Latent heat of fusion: The heat energy required to convert 1 kilogram of a solid into liquid at atmospheric pressure, at its melting point, is known as the latent heat of fusion.
Latent heat of vaporisation: The heat energy required to convert 1 kilogram of liquid into gas, at atmospheric pressure, at its boiling point, is known as the latent heat of vaporisation.
Water vapour at 373 K have more energy than water at the same temperature because particles in steam have absorbed extra energy in the form of latent heat of vaporisation.

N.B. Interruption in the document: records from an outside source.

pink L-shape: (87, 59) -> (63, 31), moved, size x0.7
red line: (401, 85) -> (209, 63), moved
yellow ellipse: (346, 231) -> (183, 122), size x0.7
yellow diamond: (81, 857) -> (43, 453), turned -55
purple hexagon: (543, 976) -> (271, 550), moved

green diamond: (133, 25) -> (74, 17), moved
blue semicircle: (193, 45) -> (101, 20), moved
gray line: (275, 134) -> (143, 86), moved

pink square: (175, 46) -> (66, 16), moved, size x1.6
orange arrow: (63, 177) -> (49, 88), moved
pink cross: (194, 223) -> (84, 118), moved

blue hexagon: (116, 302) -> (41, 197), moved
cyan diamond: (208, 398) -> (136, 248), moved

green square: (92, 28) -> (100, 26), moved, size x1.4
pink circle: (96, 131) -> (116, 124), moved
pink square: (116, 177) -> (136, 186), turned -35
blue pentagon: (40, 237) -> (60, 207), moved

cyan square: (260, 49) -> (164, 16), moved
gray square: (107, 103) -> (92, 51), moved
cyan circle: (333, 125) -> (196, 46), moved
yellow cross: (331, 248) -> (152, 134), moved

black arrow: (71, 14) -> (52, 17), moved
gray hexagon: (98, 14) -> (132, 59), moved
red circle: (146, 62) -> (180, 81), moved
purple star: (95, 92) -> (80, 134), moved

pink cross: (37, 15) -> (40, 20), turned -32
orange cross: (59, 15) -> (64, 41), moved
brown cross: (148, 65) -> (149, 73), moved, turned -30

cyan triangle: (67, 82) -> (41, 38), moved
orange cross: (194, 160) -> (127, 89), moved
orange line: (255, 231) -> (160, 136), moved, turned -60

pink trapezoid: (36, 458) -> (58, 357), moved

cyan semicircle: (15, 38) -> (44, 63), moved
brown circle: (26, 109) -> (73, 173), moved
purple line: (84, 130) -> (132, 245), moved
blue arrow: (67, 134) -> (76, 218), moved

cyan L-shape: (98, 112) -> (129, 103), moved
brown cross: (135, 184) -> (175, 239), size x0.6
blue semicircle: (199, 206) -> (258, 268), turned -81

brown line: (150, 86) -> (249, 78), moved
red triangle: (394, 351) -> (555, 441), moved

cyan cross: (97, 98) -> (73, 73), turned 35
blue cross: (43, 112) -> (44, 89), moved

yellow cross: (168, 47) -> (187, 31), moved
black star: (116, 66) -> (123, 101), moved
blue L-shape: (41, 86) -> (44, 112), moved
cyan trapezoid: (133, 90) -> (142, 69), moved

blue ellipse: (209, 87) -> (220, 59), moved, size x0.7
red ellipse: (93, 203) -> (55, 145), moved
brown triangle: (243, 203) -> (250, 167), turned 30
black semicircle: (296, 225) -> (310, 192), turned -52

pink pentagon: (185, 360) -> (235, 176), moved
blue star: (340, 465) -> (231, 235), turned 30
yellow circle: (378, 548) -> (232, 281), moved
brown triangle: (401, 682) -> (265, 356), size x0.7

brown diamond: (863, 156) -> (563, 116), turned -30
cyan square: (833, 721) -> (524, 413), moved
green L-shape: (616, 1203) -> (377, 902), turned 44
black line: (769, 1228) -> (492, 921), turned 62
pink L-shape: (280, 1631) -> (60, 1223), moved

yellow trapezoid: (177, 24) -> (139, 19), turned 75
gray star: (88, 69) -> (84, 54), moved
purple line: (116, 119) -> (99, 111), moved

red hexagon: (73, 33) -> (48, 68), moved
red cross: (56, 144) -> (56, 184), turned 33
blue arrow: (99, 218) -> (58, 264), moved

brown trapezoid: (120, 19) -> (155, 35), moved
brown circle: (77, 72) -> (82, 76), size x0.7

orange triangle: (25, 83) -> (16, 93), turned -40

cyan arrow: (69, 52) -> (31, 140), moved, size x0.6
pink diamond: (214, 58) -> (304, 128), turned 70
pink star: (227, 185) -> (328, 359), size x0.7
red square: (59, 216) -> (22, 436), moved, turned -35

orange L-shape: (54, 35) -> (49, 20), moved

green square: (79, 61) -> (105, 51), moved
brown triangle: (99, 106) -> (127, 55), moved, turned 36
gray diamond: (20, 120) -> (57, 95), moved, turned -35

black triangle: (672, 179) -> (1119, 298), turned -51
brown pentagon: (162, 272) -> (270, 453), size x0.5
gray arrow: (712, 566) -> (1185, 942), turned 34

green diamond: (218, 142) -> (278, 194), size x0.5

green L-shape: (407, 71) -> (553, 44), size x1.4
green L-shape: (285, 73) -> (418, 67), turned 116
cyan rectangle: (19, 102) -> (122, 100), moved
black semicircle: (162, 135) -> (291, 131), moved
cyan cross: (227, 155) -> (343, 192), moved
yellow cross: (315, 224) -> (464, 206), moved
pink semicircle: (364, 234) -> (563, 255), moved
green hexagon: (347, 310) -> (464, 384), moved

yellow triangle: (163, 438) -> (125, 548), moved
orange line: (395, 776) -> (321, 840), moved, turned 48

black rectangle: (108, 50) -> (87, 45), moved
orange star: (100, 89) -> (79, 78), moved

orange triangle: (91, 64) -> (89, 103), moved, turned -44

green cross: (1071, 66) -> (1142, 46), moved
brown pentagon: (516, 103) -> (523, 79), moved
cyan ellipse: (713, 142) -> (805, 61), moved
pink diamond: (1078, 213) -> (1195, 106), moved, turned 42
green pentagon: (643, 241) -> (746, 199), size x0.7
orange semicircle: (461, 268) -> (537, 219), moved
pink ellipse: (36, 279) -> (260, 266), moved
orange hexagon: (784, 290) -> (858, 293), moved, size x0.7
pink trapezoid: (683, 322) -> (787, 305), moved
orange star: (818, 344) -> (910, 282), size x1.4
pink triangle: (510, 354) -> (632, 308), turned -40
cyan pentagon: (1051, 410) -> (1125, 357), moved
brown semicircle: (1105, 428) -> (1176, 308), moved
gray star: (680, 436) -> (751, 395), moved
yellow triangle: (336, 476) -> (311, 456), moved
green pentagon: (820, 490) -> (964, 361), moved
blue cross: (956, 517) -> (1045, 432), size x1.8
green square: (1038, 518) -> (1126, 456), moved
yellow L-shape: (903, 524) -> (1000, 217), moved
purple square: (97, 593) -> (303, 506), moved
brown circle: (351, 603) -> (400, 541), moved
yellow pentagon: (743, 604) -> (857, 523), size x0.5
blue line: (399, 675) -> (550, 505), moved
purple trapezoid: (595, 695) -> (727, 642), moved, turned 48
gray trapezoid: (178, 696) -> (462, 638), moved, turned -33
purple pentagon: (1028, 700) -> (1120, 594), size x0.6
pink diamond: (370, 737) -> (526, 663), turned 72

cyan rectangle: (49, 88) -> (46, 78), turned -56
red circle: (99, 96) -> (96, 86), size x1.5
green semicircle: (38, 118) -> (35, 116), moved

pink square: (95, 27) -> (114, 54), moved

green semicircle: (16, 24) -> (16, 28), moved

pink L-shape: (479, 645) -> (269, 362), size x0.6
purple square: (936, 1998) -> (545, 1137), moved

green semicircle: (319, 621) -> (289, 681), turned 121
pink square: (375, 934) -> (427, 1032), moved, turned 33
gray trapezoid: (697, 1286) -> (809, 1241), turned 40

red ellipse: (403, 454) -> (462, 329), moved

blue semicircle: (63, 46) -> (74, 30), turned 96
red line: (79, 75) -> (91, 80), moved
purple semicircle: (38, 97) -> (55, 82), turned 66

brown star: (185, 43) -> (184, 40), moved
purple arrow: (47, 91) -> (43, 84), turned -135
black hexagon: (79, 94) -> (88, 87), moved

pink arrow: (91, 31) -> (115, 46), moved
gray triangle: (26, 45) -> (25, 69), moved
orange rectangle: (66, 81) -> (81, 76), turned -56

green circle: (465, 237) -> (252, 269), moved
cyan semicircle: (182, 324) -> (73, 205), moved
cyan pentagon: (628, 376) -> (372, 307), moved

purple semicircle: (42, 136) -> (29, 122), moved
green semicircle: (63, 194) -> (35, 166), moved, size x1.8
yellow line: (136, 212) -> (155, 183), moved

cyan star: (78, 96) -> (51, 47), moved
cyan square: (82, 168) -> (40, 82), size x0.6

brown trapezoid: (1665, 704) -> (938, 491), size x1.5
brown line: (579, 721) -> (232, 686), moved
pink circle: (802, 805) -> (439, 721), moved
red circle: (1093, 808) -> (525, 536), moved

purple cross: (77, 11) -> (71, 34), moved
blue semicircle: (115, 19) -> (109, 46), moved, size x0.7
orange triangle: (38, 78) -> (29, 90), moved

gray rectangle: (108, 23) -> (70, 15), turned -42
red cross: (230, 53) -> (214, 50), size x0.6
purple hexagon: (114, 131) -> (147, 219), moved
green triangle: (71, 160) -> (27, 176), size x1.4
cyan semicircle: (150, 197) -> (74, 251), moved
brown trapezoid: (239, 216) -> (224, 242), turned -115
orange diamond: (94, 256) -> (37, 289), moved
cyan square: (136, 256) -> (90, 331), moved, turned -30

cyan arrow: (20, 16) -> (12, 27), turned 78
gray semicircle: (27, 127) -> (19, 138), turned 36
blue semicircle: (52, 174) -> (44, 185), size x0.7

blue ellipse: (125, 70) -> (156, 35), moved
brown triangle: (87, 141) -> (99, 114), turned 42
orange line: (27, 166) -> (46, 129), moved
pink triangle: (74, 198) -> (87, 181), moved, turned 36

Sublimation: The change of state of a substance directly from a solid to gas or gas to solid, without changing into the liquid state, is called sublimation.
Notes
Can Matter Change its State?
We all know from our observation that water can exist in three states of matter–
• solid, as ice,
• liquid, as the familiar water, and
• gas, as water vapour.
What happens inside the matter during this change of state? What happens to the particles of matter during the change of states? How does this change of state take place? We need answers to these questions, isn’t it?
Notes
Pressure creates no effect on solids or liquids because both these states of matter are non-compressible. But if pressure is increased on solid it breaks.
But on the other hand application of pressure with reduced temperature can liquefy gases. For instance, during parties or stage shows you must have noticed smoke that spreads al around the stage. It is nothing but dry ice (solid carbon-dioxide). Solid carbon-dioxide is stored under high pressure that liquefies instantly as soon as the pressure is reduced to 1 atmospheric pressure.